WRITTEN INSTRUCTION 1 =>
Copy everything in the Toyota O2 sensor thread from "I have a 2005" down to "(Sep 2, 2008)", switching "Sienna" to "Camry".

EXCERPT PROVIDED =>
___
# Toyota o2 sensor locations



## shirbon (Oct 2, 2014)

I have a 2005 Toyota Sienna XLE 3.3L . It has a trouble code P0051 HO2s Heater Control Circuit Low ( Bank 2, Sensor 1 ). My question is where is the location of that sensor ( and all the other ones for that matter ), I cant find anything that tells me which sensor is which. I want to be sure I have the correct one. And is it likely the sensor itself is the problem or some other issue ? Thanks.


----------



## BigJim (Sep 2, 2008)

Check out this link, it shows the location on a lot of the Toyota engines:

https://www.google.com/search?q=toy...9oMTfAhUmhOAKHf5SB20Q_AUIDigB&biw=854&bih=380


----------



## ChuckF. (Aug 25, 2013)

There's a few parts vendors on the internet that allow access to a real Toyota parts book, one of them is villagetoyotaparts.com

Edit: that one seems to be offline, here are a couple more:
https://parts.olathetoyota.com/
https://toyotaparts.mcgeorgetoyota.com/
https://parts.mariettatoyota.com

An internet search will come up with a few more, and of course the rockauto.com parts website can be a lot of help even if you don't buy anything.


----------



## Brainbucket (Mar 30, 2015)

Bank 2 is the left bank and sensor 1 is the sensor before the cat


----------



## Brainbucket (Mar 30, 2015)




----------



## shirbon (Oct 2, 2014)

Yeah, i figured it that bank 2 sensor 1 is in front standing by front bumper before converter. is that correct ? seems like i replace this sensor about a year or so ago, shouldn't quit again that soon i dont think. is there some other issue maybe ?


----------



## Brainbucket (Mar 30, 2015)

A cheap sensor, (AutoZone I HATE AUTOZONE AND THEIR BULL**** PARTS!!) will fail prematurely. Or an exhaust leak will kill it. Also O2's don't like water (Coolant). I kills them. Shock will kill them like when you or the parts people drop it on the floor. I do NAPA. I never had a bad part from them, knock on wood. I do Rock Auto but I get the name brand and part number off NAPA and get it from Rock Auto cheaper but it takes a week to get here.:vs_cool:


----------



## shirbon (Oct 2, 2014)
___
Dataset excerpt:
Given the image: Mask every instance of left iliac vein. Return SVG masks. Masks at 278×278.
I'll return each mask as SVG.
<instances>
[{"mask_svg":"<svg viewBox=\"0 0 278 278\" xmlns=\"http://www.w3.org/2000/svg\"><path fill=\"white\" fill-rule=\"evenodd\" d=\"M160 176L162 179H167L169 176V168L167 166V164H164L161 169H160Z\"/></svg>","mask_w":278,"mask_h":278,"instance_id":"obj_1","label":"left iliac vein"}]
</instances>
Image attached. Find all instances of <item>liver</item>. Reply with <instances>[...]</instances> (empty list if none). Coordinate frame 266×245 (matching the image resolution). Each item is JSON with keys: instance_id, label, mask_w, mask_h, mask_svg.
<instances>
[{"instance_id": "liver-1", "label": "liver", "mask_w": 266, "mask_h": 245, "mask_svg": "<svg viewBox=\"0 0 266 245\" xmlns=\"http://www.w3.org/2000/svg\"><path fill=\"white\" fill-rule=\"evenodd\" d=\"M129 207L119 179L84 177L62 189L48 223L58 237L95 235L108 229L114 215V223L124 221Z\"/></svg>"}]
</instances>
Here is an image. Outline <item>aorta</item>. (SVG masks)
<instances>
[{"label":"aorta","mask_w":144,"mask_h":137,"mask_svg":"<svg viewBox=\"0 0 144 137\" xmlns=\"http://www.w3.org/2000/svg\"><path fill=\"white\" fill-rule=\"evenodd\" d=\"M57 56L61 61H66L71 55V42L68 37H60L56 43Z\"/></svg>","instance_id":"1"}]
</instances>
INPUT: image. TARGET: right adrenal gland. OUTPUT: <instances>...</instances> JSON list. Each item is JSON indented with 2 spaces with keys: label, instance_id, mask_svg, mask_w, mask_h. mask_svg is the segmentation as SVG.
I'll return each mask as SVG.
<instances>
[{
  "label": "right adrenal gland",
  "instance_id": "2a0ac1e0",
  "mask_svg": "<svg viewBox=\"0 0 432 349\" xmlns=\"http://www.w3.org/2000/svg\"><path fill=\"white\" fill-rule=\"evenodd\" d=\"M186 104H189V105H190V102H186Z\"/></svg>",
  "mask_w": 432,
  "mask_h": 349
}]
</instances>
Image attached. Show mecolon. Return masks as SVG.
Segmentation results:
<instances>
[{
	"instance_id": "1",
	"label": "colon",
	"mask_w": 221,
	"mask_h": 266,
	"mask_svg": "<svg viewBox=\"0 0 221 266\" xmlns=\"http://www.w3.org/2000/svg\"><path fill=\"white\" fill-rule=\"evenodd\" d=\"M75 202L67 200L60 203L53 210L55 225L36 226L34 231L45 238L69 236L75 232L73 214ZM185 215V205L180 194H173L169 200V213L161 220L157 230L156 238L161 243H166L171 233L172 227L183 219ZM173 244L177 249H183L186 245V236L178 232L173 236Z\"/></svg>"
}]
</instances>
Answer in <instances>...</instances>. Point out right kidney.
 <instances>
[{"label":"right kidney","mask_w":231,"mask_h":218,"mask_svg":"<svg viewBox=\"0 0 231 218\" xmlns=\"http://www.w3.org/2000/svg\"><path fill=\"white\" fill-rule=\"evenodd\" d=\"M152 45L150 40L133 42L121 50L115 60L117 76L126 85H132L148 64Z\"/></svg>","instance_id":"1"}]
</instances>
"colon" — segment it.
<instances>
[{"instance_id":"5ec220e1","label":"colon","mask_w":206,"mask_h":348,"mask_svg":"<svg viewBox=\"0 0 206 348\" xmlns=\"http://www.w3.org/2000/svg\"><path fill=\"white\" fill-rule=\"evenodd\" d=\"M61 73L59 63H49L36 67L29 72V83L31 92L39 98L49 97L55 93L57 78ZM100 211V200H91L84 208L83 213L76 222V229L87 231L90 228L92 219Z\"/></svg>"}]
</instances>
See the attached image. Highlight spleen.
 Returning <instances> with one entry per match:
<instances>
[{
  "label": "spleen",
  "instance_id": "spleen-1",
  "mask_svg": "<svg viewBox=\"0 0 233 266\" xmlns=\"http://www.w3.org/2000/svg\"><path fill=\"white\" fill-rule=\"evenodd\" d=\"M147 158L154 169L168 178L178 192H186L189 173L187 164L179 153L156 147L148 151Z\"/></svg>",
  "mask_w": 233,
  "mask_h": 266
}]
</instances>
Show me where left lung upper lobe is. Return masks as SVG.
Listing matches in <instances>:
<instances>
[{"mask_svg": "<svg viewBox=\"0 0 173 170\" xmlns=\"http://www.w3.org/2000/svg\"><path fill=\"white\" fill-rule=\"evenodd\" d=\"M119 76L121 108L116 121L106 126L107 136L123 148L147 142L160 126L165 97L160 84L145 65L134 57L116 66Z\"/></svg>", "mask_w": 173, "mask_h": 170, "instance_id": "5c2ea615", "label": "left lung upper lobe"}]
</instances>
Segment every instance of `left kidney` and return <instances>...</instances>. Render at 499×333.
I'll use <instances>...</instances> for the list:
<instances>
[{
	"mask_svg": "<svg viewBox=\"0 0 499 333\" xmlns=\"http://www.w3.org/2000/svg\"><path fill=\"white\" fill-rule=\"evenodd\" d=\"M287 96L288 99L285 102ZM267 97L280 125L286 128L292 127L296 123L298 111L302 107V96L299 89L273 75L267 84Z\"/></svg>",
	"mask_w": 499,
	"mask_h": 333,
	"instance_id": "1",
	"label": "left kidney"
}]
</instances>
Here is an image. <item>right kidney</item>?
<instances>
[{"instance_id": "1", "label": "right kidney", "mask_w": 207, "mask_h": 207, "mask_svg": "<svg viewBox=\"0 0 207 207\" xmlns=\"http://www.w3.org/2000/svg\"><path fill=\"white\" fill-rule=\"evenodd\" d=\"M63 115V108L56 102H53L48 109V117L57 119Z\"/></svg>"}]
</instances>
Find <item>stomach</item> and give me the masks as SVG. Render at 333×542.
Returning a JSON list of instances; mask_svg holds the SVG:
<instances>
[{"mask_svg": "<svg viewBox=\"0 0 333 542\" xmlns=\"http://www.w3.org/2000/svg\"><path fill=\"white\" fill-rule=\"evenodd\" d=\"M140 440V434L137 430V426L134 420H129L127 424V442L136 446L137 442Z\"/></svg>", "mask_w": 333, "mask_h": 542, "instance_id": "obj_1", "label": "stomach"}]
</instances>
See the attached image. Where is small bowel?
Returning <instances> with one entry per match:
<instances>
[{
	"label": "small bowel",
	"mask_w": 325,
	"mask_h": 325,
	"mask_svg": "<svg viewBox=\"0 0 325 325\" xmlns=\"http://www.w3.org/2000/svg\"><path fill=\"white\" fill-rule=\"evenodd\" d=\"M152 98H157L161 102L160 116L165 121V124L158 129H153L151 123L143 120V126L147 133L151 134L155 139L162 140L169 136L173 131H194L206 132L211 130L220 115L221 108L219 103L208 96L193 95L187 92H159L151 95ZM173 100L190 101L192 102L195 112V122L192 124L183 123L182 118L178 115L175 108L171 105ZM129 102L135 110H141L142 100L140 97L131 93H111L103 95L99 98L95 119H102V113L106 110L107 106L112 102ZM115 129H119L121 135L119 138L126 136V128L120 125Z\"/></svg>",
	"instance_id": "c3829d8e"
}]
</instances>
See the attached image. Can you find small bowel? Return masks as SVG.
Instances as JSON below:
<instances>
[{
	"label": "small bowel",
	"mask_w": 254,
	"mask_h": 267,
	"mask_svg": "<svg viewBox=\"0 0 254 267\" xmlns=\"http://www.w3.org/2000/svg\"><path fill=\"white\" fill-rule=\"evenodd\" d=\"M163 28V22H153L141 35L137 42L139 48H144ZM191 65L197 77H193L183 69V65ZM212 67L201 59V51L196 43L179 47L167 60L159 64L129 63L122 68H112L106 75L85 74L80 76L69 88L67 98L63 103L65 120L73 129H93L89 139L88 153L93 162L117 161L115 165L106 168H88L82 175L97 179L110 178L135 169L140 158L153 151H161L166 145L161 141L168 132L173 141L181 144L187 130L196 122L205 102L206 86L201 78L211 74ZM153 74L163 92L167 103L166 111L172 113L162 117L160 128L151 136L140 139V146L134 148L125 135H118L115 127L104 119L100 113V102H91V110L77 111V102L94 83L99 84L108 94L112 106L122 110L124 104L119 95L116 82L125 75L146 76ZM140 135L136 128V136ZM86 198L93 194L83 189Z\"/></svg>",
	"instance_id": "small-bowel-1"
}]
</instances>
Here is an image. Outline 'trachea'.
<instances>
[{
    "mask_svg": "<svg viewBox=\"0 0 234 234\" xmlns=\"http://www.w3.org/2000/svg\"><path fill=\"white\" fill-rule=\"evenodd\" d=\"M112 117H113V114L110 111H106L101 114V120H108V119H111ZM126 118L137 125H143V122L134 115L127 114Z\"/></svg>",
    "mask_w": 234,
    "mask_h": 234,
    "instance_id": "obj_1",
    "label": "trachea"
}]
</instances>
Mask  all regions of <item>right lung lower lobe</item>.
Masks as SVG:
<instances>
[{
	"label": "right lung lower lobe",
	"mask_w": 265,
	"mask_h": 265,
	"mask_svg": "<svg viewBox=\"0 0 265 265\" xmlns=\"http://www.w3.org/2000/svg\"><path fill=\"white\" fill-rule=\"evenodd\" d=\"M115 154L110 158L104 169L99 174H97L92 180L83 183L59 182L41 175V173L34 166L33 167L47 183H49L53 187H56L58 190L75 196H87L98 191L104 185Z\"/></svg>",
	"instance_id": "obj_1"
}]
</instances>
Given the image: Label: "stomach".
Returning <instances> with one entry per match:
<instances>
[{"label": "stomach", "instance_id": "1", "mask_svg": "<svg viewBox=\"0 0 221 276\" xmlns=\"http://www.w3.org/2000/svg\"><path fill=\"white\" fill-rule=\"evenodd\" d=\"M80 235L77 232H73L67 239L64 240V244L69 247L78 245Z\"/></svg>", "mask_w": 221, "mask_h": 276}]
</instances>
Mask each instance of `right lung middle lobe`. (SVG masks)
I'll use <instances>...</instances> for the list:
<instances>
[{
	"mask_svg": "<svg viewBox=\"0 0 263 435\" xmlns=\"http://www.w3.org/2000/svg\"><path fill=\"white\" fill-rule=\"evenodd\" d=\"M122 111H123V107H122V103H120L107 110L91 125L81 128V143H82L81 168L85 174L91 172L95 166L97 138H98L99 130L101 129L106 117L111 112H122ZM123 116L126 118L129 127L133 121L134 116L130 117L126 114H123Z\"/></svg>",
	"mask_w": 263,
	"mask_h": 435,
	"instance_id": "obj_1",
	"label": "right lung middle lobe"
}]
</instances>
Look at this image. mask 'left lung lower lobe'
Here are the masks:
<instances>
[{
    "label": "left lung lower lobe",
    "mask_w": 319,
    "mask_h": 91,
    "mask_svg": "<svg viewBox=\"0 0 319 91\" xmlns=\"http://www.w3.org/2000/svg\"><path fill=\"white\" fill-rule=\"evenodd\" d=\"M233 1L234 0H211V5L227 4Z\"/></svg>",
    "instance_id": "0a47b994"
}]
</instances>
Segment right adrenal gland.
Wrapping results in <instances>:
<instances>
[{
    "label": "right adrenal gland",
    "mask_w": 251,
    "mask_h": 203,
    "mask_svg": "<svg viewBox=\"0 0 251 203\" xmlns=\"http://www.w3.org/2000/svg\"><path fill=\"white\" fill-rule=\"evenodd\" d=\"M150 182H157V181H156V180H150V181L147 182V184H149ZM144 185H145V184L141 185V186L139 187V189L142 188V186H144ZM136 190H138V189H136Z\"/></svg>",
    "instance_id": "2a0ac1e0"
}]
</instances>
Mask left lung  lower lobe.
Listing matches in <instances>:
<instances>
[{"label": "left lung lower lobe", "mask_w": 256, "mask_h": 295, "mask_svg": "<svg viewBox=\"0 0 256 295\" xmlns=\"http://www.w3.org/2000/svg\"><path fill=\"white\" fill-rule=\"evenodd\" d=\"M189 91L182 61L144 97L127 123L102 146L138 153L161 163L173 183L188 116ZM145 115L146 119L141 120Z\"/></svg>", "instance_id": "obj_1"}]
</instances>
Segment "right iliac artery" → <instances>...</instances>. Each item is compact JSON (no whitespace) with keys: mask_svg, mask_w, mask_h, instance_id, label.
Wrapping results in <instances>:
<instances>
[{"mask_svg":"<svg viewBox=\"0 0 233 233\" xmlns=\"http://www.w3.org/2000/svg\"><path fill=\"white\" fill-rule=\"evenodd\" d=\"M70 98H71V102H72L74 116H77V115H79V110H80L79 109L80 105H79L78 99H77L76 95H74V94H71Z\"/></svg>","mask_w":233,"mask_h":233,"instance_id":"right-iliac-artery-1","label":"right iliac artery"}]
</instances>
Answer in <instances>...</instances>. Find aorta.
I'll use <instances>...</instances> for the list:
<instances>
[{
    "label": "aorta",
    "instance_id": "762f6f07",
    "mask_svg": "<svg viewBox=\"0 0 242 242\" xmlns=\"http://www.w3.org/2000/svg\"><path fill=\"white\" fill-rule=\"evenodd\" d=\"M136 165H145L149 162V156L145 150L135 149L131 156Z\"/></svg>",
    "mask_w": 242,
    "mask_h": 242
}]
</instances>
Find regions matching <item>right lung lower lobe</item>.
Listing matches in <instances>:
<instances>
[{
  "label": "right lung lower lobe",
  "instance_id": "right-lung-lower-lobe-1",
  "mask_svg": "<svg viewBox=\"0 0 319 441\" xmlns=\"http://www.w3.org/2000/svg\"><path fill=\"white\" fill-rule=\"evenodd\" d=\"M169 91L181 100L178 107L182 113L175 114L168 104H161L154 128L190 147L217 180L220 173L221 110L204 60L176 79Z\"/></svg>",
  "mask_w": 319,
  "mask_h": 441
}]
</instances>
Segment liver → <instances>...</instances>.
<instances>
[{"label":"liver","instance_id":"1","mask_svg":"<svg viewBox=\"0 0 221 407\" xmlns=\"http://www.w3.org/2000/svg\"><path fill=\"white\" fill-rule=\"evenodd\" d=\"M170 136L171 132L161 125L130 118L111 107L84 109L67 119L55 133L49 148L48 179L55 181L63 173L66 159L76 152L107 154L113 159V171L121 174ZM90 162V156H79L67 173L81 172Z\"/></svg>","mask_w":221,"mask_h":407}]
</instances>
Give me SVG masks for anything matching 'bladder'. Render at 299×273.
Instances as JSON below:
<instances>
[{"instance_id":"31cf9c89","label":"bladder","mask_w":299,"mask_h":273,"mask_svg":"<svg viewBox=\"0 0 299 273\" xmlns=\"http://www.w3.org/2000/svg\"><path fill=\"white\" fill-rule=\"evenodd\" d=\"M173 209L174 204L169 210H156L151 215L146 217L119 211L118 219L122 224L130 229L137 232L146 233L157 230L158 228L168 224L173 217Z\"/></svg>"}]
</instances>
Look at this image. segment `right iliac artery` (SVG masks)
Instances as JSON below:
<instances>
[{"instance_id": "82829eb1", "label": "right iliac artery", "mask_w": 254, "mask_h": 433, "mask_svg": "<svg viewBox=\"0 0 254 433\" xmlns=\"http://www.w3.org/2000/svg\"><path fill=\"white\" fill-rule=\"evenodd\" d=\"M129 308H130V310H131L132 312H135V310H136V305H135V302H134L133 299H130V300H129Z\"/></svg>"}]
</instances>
___
WRITTEN INSTRUCTION 2 =>
Locate every row above that contains the string "with" and copy each one out. Case counts.

OUTPUT 1 =>
I have a 2005 Toyota Camry XLE 3.3L . It has a trouble code P0051 HO2s Heater Control Circuit Low ( Bank 2, Sensor 1 ). My question is where is the location of that sensor ( and all the other ones for that matter ), I cant find anything that tells me which sensor is which. I want to be sure I have the correct one. And is it likely the sensor itself is the problem or some other issue ? Thanks.


----------



## BigJim (Sep 2, 2008)

OUTPUT 2 =>
Image attached. Find all instances of <item>liver</item>. Reply with <instances>[...]</instances> (empty list if none). Coordinate frame 266×245 (matching the image resolution). Each item is JSON with keys: instance_id, label, mask_w, mask_h, mask_svg.
INPUT: image. TARGET: right adrenal gland. OUTPUT: <instances>...</instances> JSON list. Each item is JSON indented with 2 spaces with keys: label, instance_id, mask_svg, mask_w, mask_h. mask_svg is the segmentation as SVG.
 Returning <instances> with one entry per match:
Returning <instances> with one entry per match:
Returning <instances> with one entry per match:
Segment "right iliac artery" → <instances>...</instances>. Each item is compact JSON (no whitespace) with keys: mask_svg, mask_w, mask_h, instance_id, label.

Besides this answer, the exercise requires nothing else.